Quote:
Posted By GlenL on 09/22/2008 9:14 PM
Robert, I'm going to respectfully disagree with you on this matter. Some states such as California prohibit such disclosure and while I have not read every Association's documents, I would be surprised of any that specifically allow the dissemination of a specific owner's account. Ours specifically allow an owner to examine their own accounts not those of their neighbors. While it is public information once the lien/foreclosure is filed, we direct any concerned (nosey) homeowner that the information they seek is available on the County Court's website.
Glen,
My first post of the day and may be grumpy.
I bow to any law that forbids the release of any of this information, and agree with you.
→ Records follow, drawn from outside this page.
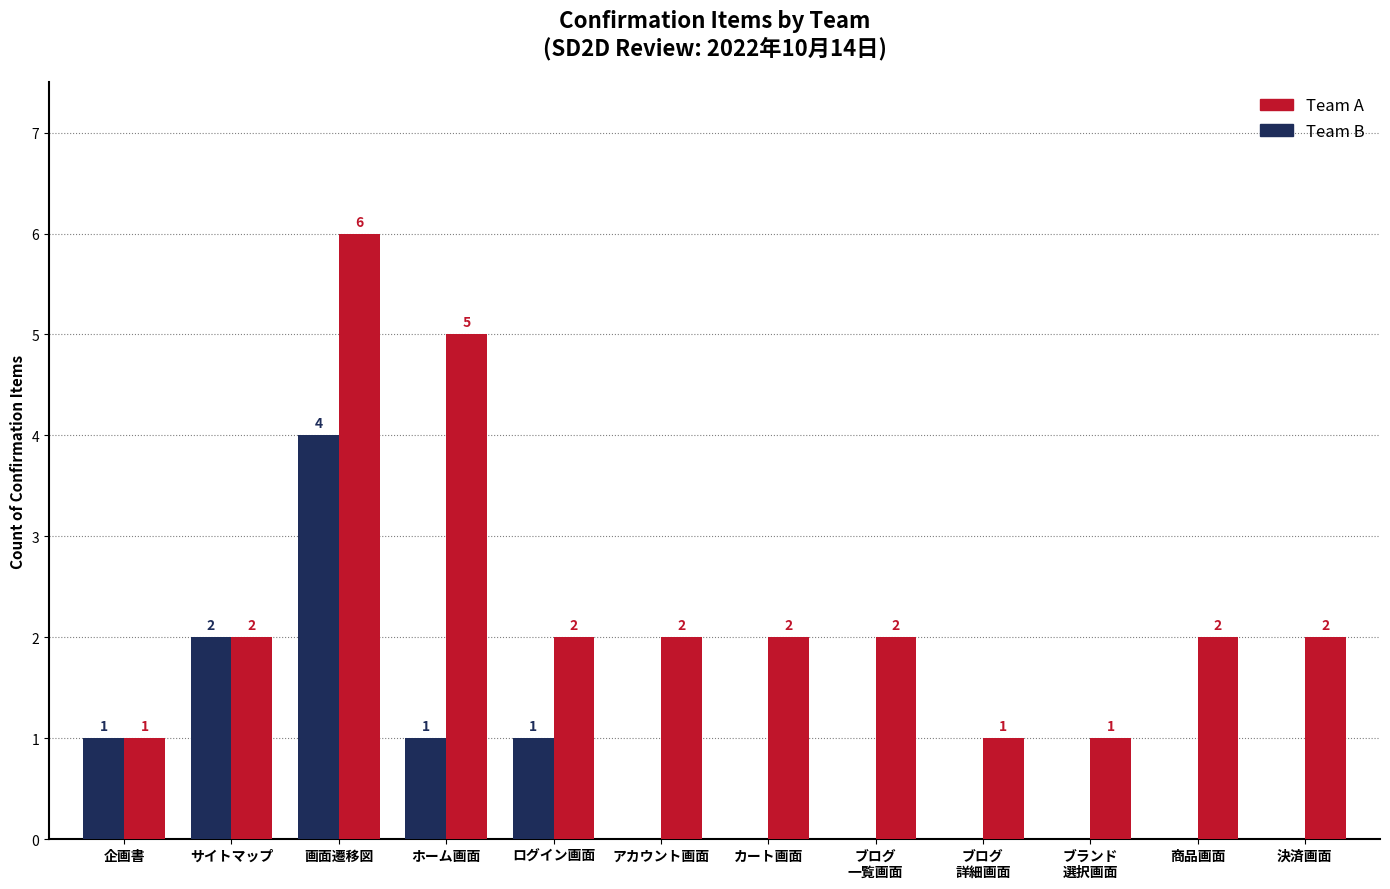

Where is Team B nearest to the value 2?

サイトマップ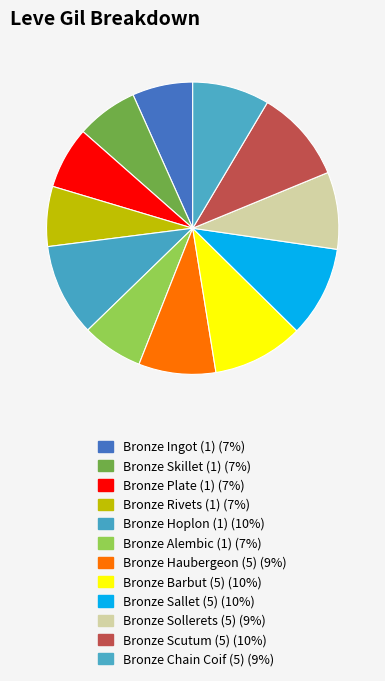

How many segments does this pie chart have?

12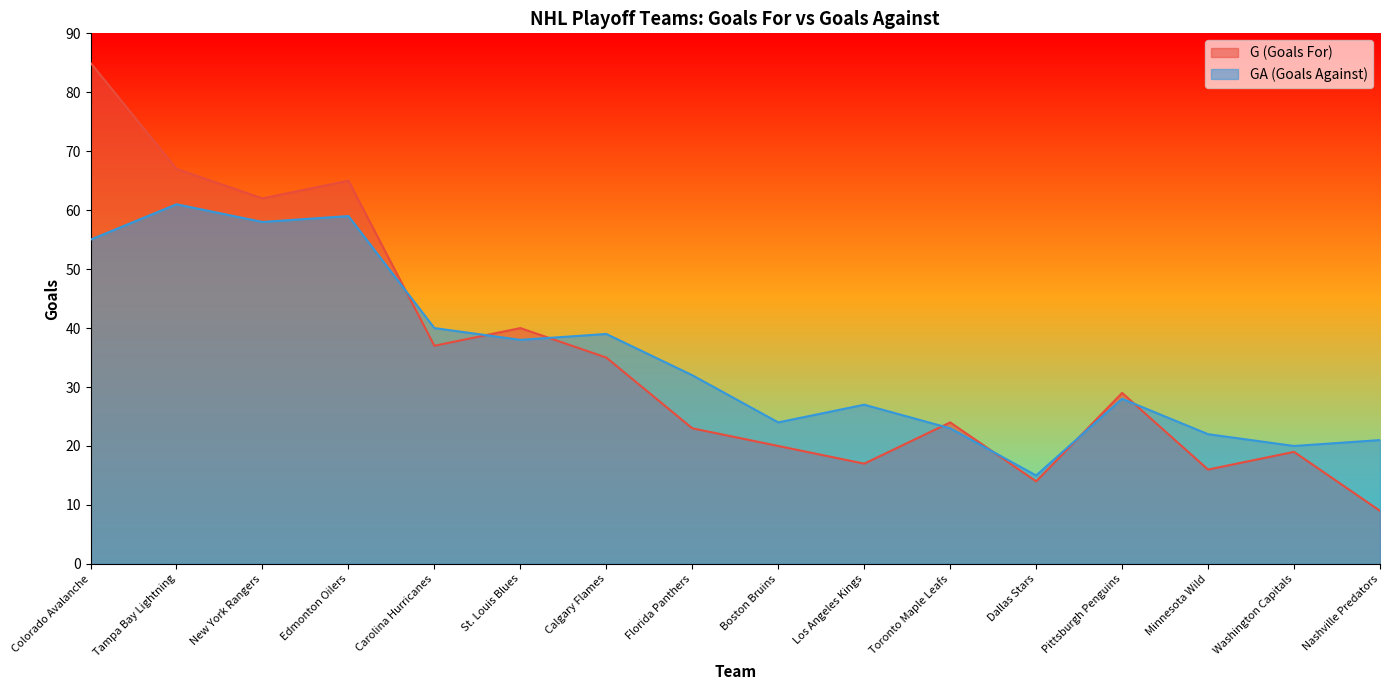

Which series has the largest total across all categories?

G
I may be picking but if the information is available to Board members and they look at it, and a list is compiled, and a copy made, why then aren't the Board Members "nosy"? Actually all they need to know, is the amounts concerned (in arrears), they would not have to know (nosy) what units were involved, just amounts to unnamed units. I do agree that "nosy" people are a bother but have yet to be able to identify the "Nosy" from the right to know, in this case. Does the Board have the "authority" to know sensitive information? Yes. Does the Board have the authority to go into Executive Session? Yes. Are both "rights" abused? All the time but not by all organizations.
Just an observation having "Zip" importance.